If you really want to know my disability PM me and I have no issues telling you through there. I am working with a trainer to try to work through Lincolns temp. flaw to see if we could possibly get him certified as my service dog. For now hes in training. Hes getting better every single day tho so I have high hopes for my big dude lol. Hes got big paws to fill.


----------



## Ania's Mommy (Feb 8, 2009)

No problem, I understand. :smile: Guess I'm a little slow tonight. Even though you said he was your service dog, I didn't get that he was YOUR service dog. 

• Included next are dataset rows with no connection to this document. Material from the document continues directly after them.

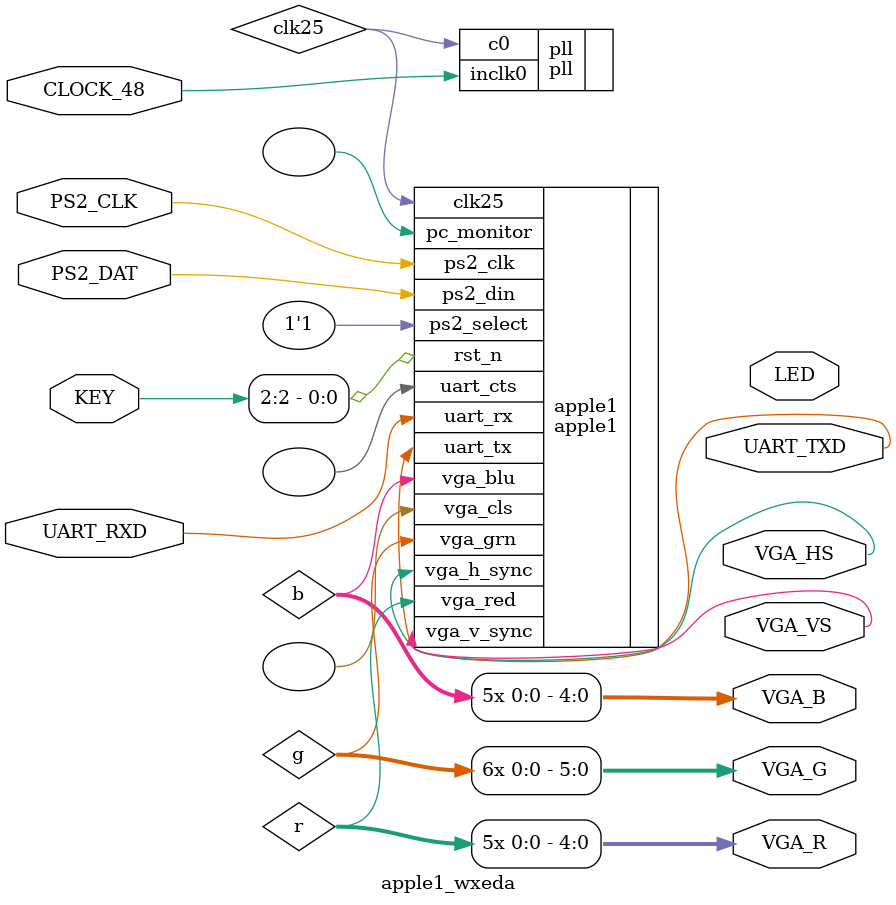
<source format=sv>
module apple1_wxeda(
	output   [3:0] 	LED,
	output  	[4:0] 	VGA_R,
	output  	[5:0] 	VGA_G,
	output  	[4:0] 	VGA_B,
	output        		VGA_HS,
	output        		VGA_VS,
	input         		CLOCK_48,
	input         		PS2_DAT,
	input         		PS2_CLK,
	input 	[3:0] 	KEY,
	input         		UART_RXD,	
	output        		UART_TXD
	);

wire 	clk25;
wire	r, g, b;
assign VGA_R = {r,r,r,r,r};
assign VGA_G = {g,g,g,g,g,g};
assign VGA_B = {b,b,b,b,b};

pll pll(
	.inclk0		( CLOCK_48	),
	.c0			( clk25		)
	);
	
apple1 apple1(
	.clk25		( clk25		),
	.rst_n		( KEY[2]		),
	.uart_rx		( UART_RXD	),
	.uart_tx		( UART_TXD	),
	.uart_cts	(				),
	.ps2_clk		( PS2_CLK	),
	.ps2_din		( PS2_DAT	),
	.ps2_select	( 1'b1		),
	.vga_h_sync	( VGA_HS		),
   .vga_v_sync	( VGA_VS		),
	.vga_red		( r			),
	.vga_grn		( g			),
	.vga_blu		( b			),
	.vga_cls		(				),
   .pc_monitor	(				)
	);

endmodule 
</source>
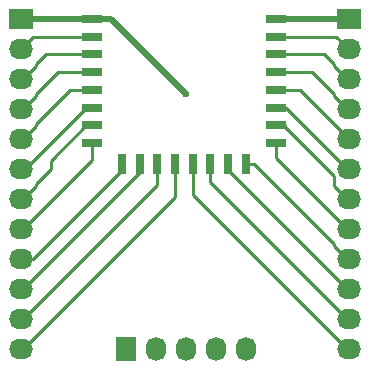
<source format=gtl>
G04 #@! TF.FileFunction,Copper,L1,Top,Signal*
%FSLAX46Y46*%
G04 Gerber Fmt 4.6, Leading zero omitted, Abs format (unit mm)*
G04 Created by KiCad (PCBNEW 4.0.5) date 02/14/17 20:50:27*
%MOMM*%
%LPD*%
G01*
G04 APERTURE LIST*
%ADD10C,0.100000*%
%ADD11R,2.032000X1.727200*%
%ADD12O,2.032000X1.727200*%
%ADD13R,1.800000X0.800000*%
%ADD14R,0.800000X1.800000*%
%ADD15R,1.727200X2.032000*%
%ADD16O,1.727200X2.032000*%
%ADD17C,0.600000*%
%ADD18C,0.508000*%
%ADD19C,0.250000*%
%ADD20C,0.254000*%
G04 APERTURE END LIST*
D10*
D11*
X142240000Y-104140000D03*
D12*
X142240000Y-106680000D03*
X142240000Y-109220000D03*
X142240000Y-111760000D03*
X142240000Y-114300000D03*
X142240000Y-116840000D03*
X142240000Y-119380000D03*
X142240000Y-121920000D03*
X142240000Y-124460000D03*
X142240000Y-127000000D03*
X142240000Y-129540000D03*
X142240000Y-132080000D03*
D13*
X148290000Y-104120000D03*
X148290000Y-105620000D03*
X148290000Y-107120000D03*
X148290000Y-108620000D03*
X148290000Y-110120000D03*
X148290000Y-111620000D03*
X148290000Y-113120000D03*
X148290000Y-114620000D03*
D14*
X150790000Y-116420000D03*
X152290000Y-116420000D03*
X153790000Y-116420000D03*
X155290000Y-116420000D03*
X156790000Y-116420000D03*
X158290000Y-116420000D03*
X159790000Y-116420000D03*
X161290000Y-116420000D03*
D13*
X163830000Y-114620000D03*
X163830000Y-113120000D03*
X163830000Y-111620000D03*
X163830000Y-110120000D03*
X163830000Y-108620000D03*
X163830000Y-107120000D03*
X163830000Y-105620000D03*
X163830000Y-104120000D03*
D15*
X151130000Y-132080000D03*
D16*
X153670000Y-132080000D03*
X156210000Y-132080000D03*
X158750000Y-132080000D03*
X161290000Y-132080000D03*
D11*
X170027600Y-104140000D03*
D12*
X170027600Y-106680000D03*
X170027600Y-109220000D03*
X170027600Y-111760000D03*
X170027600Y-114300000D03*
X170027600Y-116840000D03*
X170027600Y-119380000D03*
X170027600Y-121920000D03*
X170027600Y-124460000D03*
X170027600Y-127000000D03*
X170027600Y-129540000D03*
X170027600Y-132080000D03*
D17*
X156210000Y-110490000D03*
D18*
X163830000Y-104120000D02*
X170007600Y-104120000D01*
X170007600Y-104120000D02*
X170027600Y-104140000D01*
D19*
X163830000Y-104120000D02*
X163330000Y-104120000D01*
X170160000Y-104120000D02*
X170180000Y-104140000D01*
D20*
X163830000Y-105620000D02*
X168967600Y-105620000D01*
X168967600Y-105620000D02*
X170027600Y-106680000D01*
D19*
X163830000Y-105620000D02*
X163330000Y-105620000D01*
D18*
X142240000Y-104140000D02*
X143510000Y-104140000D01*
X143510000Y-104140000D02*
X143530000Y-104120000D01*
X148290000Y-104120000D02*
X143530000Y-104120000D01*
X156210000Y-110490000D02*
X149840000Y-104120000D01*
X149840000Y-104120000D02*
X148290000Y-104120000D01*
D19*
X148290000Y-104120000D02*
X148790000Y-104120000D01*
D20*
X163830000Y-110120000D02*
X165847600Y-110120000D01*
X165847600Y-110120000D02*
X170027600Y-114300000D01*
D19*
X170027600Y-114300000D02*
X170180000Y-114300000D01*
D20*
X163830000Y-111620000D02*
X164655200Y-111620000D01*
X169875200Y-116840000D02*
X170027600Y-116840000D01*
X164655200Y-111620000D02*
X169875200Y-116840000D01*
D19*
X170027600Y-116840000D02*
X170180000Y-116840000D01*
D20*
X148290000Y-105620000D02*
X143300000Y-105620000D01*
X143300000Y-105620000D02*
X142240000Y-106680000D01*
X148290000Y-107120000D02*
X144340000Y-107120000D01*
X144340000Y-107120000D02*
X143510000Y-107950000D01*
X142392400Y-109220000D02*
X142240000Y-109220000D01*
X143510000Y-107950000D02*
X143510000Y-108102400D01*
X143510000Y-108102400D02*
X142392400Y-109220000D01*
X148290000Y-108620000D02*
X145380000Y-108620000D01*
X145380000Y-108620000D02*
X143510000Y-110490000D01*
X143510000Y-110490000D02*
X143510000Y-110642400D01*
X143510000Y-110642400D02*
X142392400Y-111760000D01*
X142392400Y-111760000D02*
X142240000Y-111760000D01*
X148290000Y-110120000D02*
X146420000Y-110120000D01*
X146420000Y-110120000D02*
X143510000Y-113030000D01*
X143510000Y-113182400D02*
X142392400Y-114300000D01*
X143510000Y-113030000D02*
X143510000Y-113182400D01*
X142392400Y-114300000D02*
X142240000Y-114300000D01*
X148290000Y-110120000D02*
X147790000Y-110120000D01*
X148290000Y-111620000D02*
X147790000Y-111620000D01*
X147790000Y-111620000D02*
X142570000Y-116840000D01*
X142570000Y-116840000D02*
X142240000Y-116840000D01*
X148290000Y-111620000D02*
X147901398Y-111620000D01*
X144780000Y-116840000D02*
X144780000Y-116130000D01*
X147790000Y-113120000D02*
X148290000Y-113120000D01*
X144780000Y-116130000D02*
X147790000Y-113120000D01*
X143510000Y-118110000D02*
X144780000Y-116840000D01*
X143510000Y-118262400D02*
X143510000Y-118110000D01*
X148290000Y-113120000D02*
X147796176Y-113120000D01*
X143510000Y-118262400D02*
X142392400Y-119380000D01*
X142392400Y-119380000D02*
X142240000Y-119380000D01*
X148290000Y-114620000D02*
X148290000Y-116022400D01*
X148290000Y-116022400D02*
X142392400Y-121920000D01*
X142392400Y-121920000D02*
X142240000Y-121920000D01*
X150790000Y-116420000D02*
X150790000Y-116920000D01*
X150790000Y-116920000D02*
X143250000Y-124460000D01*
X143250000Y-124460000D02*
X142240000Y-124460000D01*
X152290000Y-116420000D02*
X152290000Y-117102400D01*
X152290000Y-117102400D02*
X142392400Y-127000000D01*
X142392400Y-127000000D02*
X142240000Y-127000000D01*
X153790000Y-116420000D02*
X153790000Y-118142400D01*
X153790000Y-118142400D02*
X142392400Y-129540000D01*
X142392400Y-129540000D02*
X142240000Y-129540000D01*
X155290000Y-116420000D02*
X155290000Y-119182400D01*
X155290000Y-119182400D02*
X142392400Y-132080000D01*
X142392400Y-132080000D02*
X142240000Y-132080000D01*
X163830000Y-107120000D02*
X167927600Y-107120000D01*
X167927600Y-107120000D02*
X168757600Y-107950000D01*
X168757600Y-107950000D02*
X168757600Y-108102400D01*
X168757600Y-108102400D02*
X169875200Y-109220000D01*
X169875200Y-109220000D02*
X170027600Y-109220000D01*
D19*
X170027600Y-109220000D02*
X170180000Y-109220000D01*
D20*
X163830000Y-108620000D02*
X166887600Y-108620000D01*
X166887600Y-108620000D02*
X168757600Y-110490000D01*
X168757600Y-110490000D02*
X168757600Y-110642400D01*
X168757600Y-110642400D02*
X169875200Y-111760000D01*
X169875200Y-111760000D02*
X170027600Y-111760000D01*
D19*
X170027600Y-111760000D02*
X170180000Y-111760000D01*
D20*
X163830000Y-113120000D02*
X164471424Y-113120000D01*
X164471424Y-113120000D02*
X168757600Y-117406176D01*
X168757600Y-117406176D02*
X168757600Y-118262400D01*
X168757600Y-118262400D02*
X169875200Y-119380000D01*
X169875200Y-119380000D02*
X170027600Y-119380000D01*
D19*
X163830000Y-113120000D02*
X164626652Y-113120000D01*
X170027600Y-119380000D02*
X170180000Y-119380000D01*
D20*
X163830000Y-114620000D02*
X163830000Y-115874800D01*
X163830000Y-115874800D02*
X169875200Y-121920000D01*
X169875200Y-121920000D02*
X170027600Y-121920000D01*
D19*
X170027600Y-121920000D02*
X170180000Y-121920000D01*
D20*
X161290000Y-116420000D02*
X161987600Y-116420000D01*
X161987600Y-116420000D02*
X168757600Y-123190000D01*
X168757600Y-123190000D02*
X168757600Y-123342400D01*
X168757600Y-123342400D02*
X169875200Y-124460000D01*
X169875200Y-124460000D02*
X170027600Y-124460000D01*
D19*
X170027600Y-124460000D02*
X170180000Y-124460000D01*
D20*
X159790000Y-116420000D02*
X159790000Y-116920000D01*
X159790000Y-116920000D02*
X169870000Y-127000000D01*
X169870000Y-127000000D02*
X170027600Y-127000000D01*
D19*
X169870000Y-127000000D02*
X169984998Y-127000000D01*
X169984998Y-127000000D02*
X170180000Y-127000000D01*
D20*
X158290000Y-116420000D02*
X158290000Y-117954800D01*
X158290000Y-117954800D02*
X169875200Y-129540000D01*
X169875200Y-129540000D02*
X170027600Y-129540000D01*
D19*
X170027600Y-129540000D02*
X170180000Y-129540000D01*
D20*
X156790000Y-116420000D02*
X156790000Y-118994800D01*
X156790000Y-118994800D02*
X169875200Y-132080000D01*
X169875200Y-132080000D02*
X170027600Y-132080000D01*
D19*
X170027600Y-132080000D02*
X170180000Y-132080000D01*
M02*

</source>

You have some beautiful animals. And a real talent for painting! Wish I was even mildly crafty.


----------



## Jodysmom (Jan 9, 2010)

I'm sorry about the loss of Gunner...he looked very noble even at a young age. I love when you post pictures of Lincoln(is that the name of your GSD) and your cat. Are they really good friends? How did you introduce them to each other?

Tami


----------



## k9capture_16 (Aug 23, 2010)

Lincoln is my Belgian Malinois. As for introducing him to the cat I just brought the kitten her put it on the floor and made it clear that that it is my kitty and its not a toy lol. He plays rough with her at times but would never hurt her.


----------



## JColt (Sep 10, 2010)

That's some rough stuff. sorry to hear. I put down my 15 yr old Boxer and 17 yr old springer on the same night almost 2 yrs ago and I still tear up now and then. I hope you have many years with your new companion.


----------



## MollyWoppy (Mar 19, 2010)

Oh gosh, I couldn't imagine losing a 7 month old pup, what a shame. That must have been so traumatic for you. He was lovely looking, I really like black german shepherds, there's just something about them. 
You're an awfully good artist, that painting is awesome!
Thanks for the photo's.


----------